Produire en France deux millions de véhicules électriques et hybrides en 2030, l’objectif ambitieux d’Emmanuel Macron

Il y a 6 jours 17

Le président Emmanuel Macron a annoncé mardi l'objectif de "produire en France à l'horizon 2030 près de 2 millions de véhicules électriques et hybrides" dans le cadre du plan France 2030.

"Produire en France près de 2 millions de véhicules électriques et hybrides à l’horizon 2030", c’est l’objectif annoncé ce matin par Emmanuel Macron lors de la présentation du plan France 2030. Un chiffre annuel très ambitieux puisqu’il équivaut à l’intégralité de la production française toutes énergies confondues en 2018 (2,3 millions de véhicules), soit avant la pandémie. Et sans compter sur les usines de batteries nécessaires à la production des cellules, élément indispensable des voitures électriques, et l’ensemble des équipementiers dédiés à ce nouveau type de véhicules.

"Un changement de culture"

"Nous, grande nation de l’automobile, nous ne voulons pas devenir la nation qui roule le plus vert avec des voitures qui ne sont plus produites chez nous, cela n’a aucun sens de faire cela", a résumé ce mardi Emmanuel Macron, faisant référence aux nouveaux acteurs, asiatiques notamment, qui multiplient en Europe les lancements de modèles électriques. Et pour atteindre cet objectif, le Président de la République en appelle à un véritable chamboulement.

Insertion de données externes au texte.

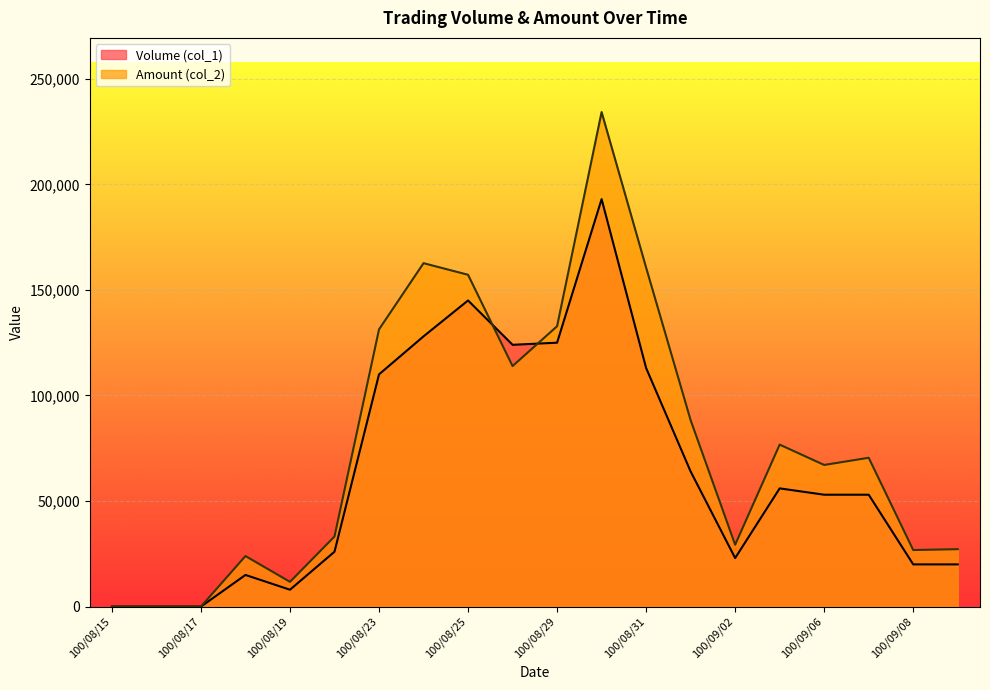

At which label does Volume (col_1) first exceed 53000?

100/08/23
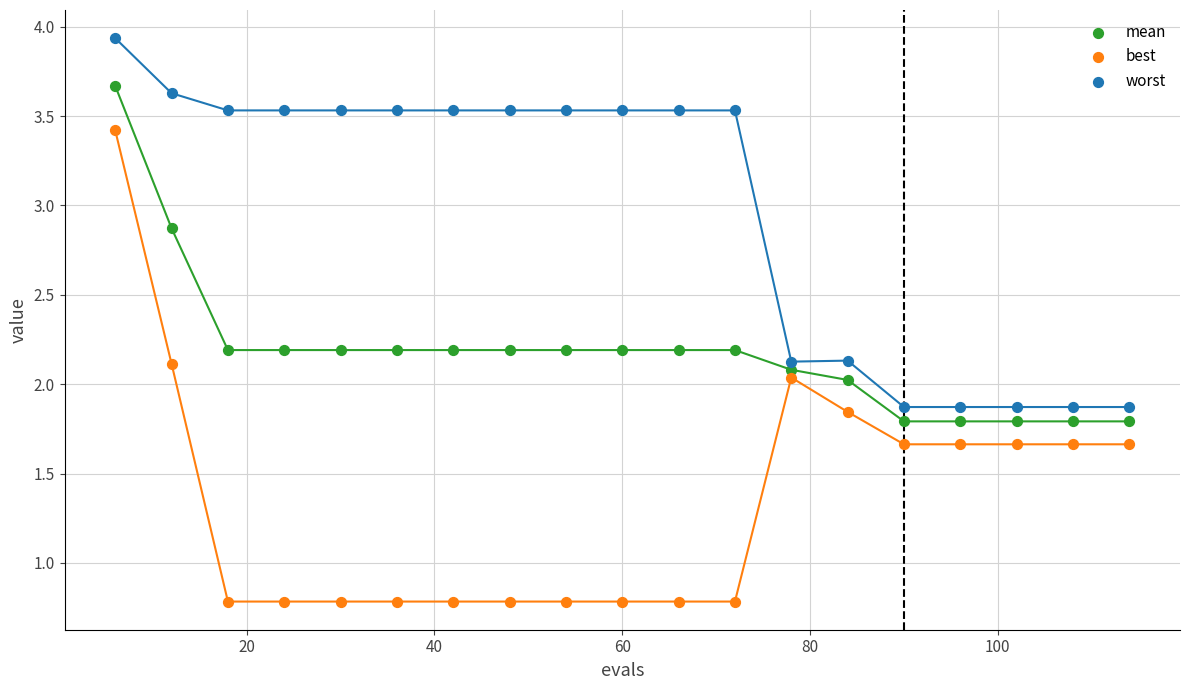

Which series contains the lowest Y value?

best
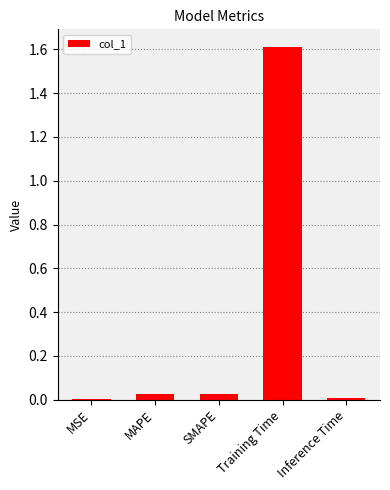

The value at MAPE is 0.0. True or false?

True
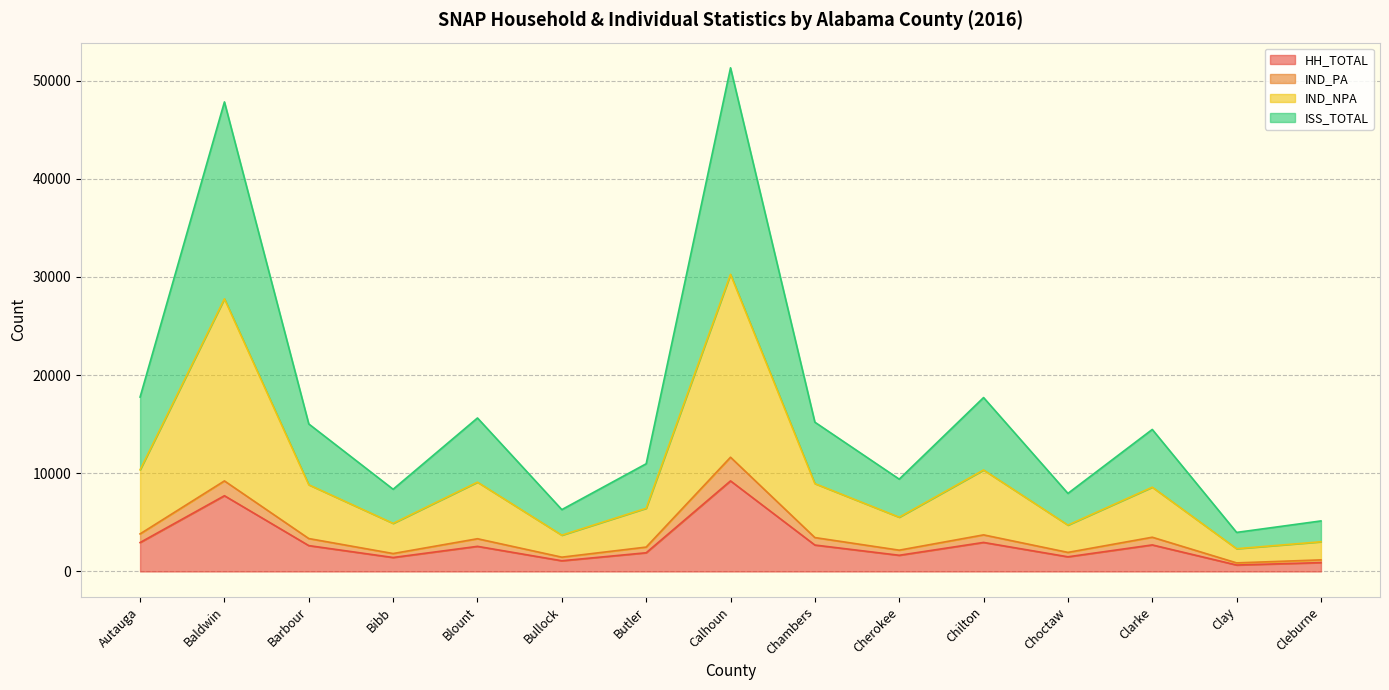

Which category has the highest value in the HH_TOTAL series?

Calhoun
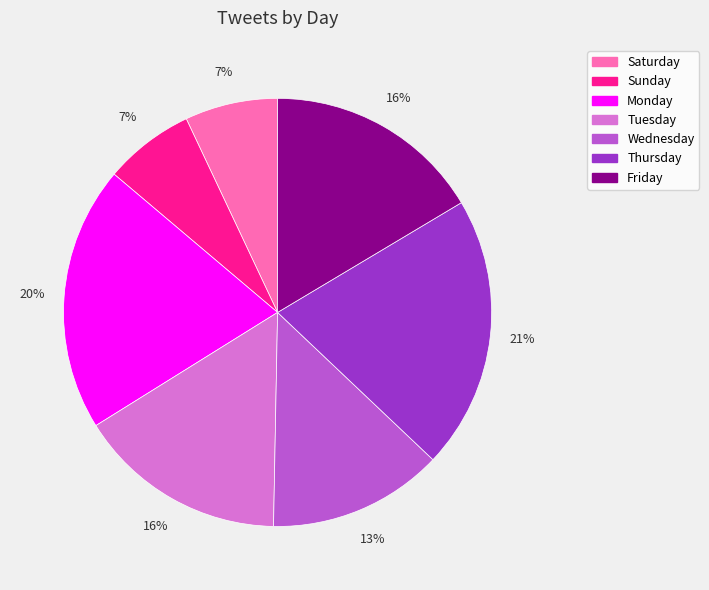

Which slice is the largest?

Thursday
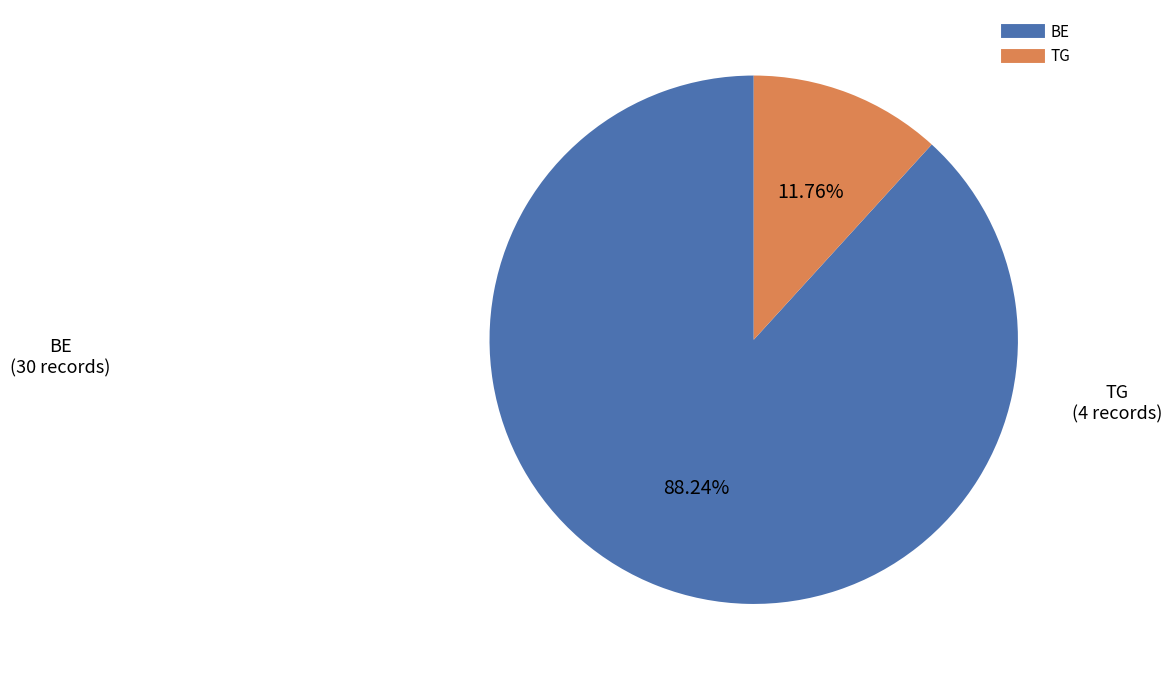

Which has a higher value, TG or BE?

BE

"Le changement est aussi un changement de culture: on doit aller sur l’industrie automobile de demain, poursuit Emmanuel Macron. Nous ne referons jamais du moyen et haut de gamme en classique, on s’est fait distancer. On a besoin d’aller sur les technologies de rupture, l’innovation, on a commencé à le faire sur les batteries, on doit continuer à le faire sur les nouveaux véhicules. Et tout cela ne marche que s’il y a une vraie stratégie coopérative en particulier de nos grands constructeurs".

Un million de véhicules annoncés d'ici 2025

En mettant à part ce dernier souhait – Renault et Stellantis n’ont pour le moment pas réussi à s’entendre sur l’airbus des batteries - atteindre ce chiffre s’avère très ambitieux. "Cela revient à produire plus de voitures qu’aujourd’hui", raille un spécialiste. En 2020, 1,3 million de véhicules seulement ont été produits dans l’Hexagone et cette année, entre la pénurie de semi-conducteurs et le redémarrage du marché européen, la production n’atteindra clairement pas le pallier des 2 millions.

Atteindre ce chiffre demande surtout de rapatrier en France des productions actuellement faites à l’étranger, notamment pour les petits véhicules. C’était déjà le sens du discours d’Emmanuel Macron fin mai 2020, lors de son plan dédié à la filière automobile. Il demandait alors 1 million de véhicules hybrides et électriques produits en France à l'horizon 2025.

D’ici cette date, Renault aura déployé son pôle ElectriCity entre Douai et Maubeuge dans le Nord avec une capacité de production de 500.000 véhicules. Si on ajoute les 300.000 véhicules produits à Onnaing (Nord) chez Toyota mais aussi la production du futur Peugeot 3008 électrique à Sochaux (Doubs).

"Si Stellantis rapatrie la production électrique du segment B en France, cet objectif peut peut-être être atteint, mais sans cela, cela va être très très compliqué", poursuit notre spécialiste. Peugeot produit en effet la 208 électrique à Trnava, en Slovénie, sur la même ligne que les 208 thermiques.

Construire une filière complète

Au-delà du "maintien des usines terminales se pose aussi la question des filières en amont", nous explique Laurent Petizon, directeur général au cabinet Alix Partners. "La production de lithium, les anodes et cathode, le software, tous les éléments liés à la chaîne de valeur de la voiture électrique doivent aussi s’installer en France, et cela demande des investissements financiers comme de la formation", poursuit Laurent Petizon.

Le software comme l’électronique sont notamment cruciaux car indispensables pour la voiture électrique, l’hydrogène, les hybrides rechargeables. Pas sûr que les quatre milliards d'euros compris pour financer la voiture à faible émission et l'avion bas carbone suffise.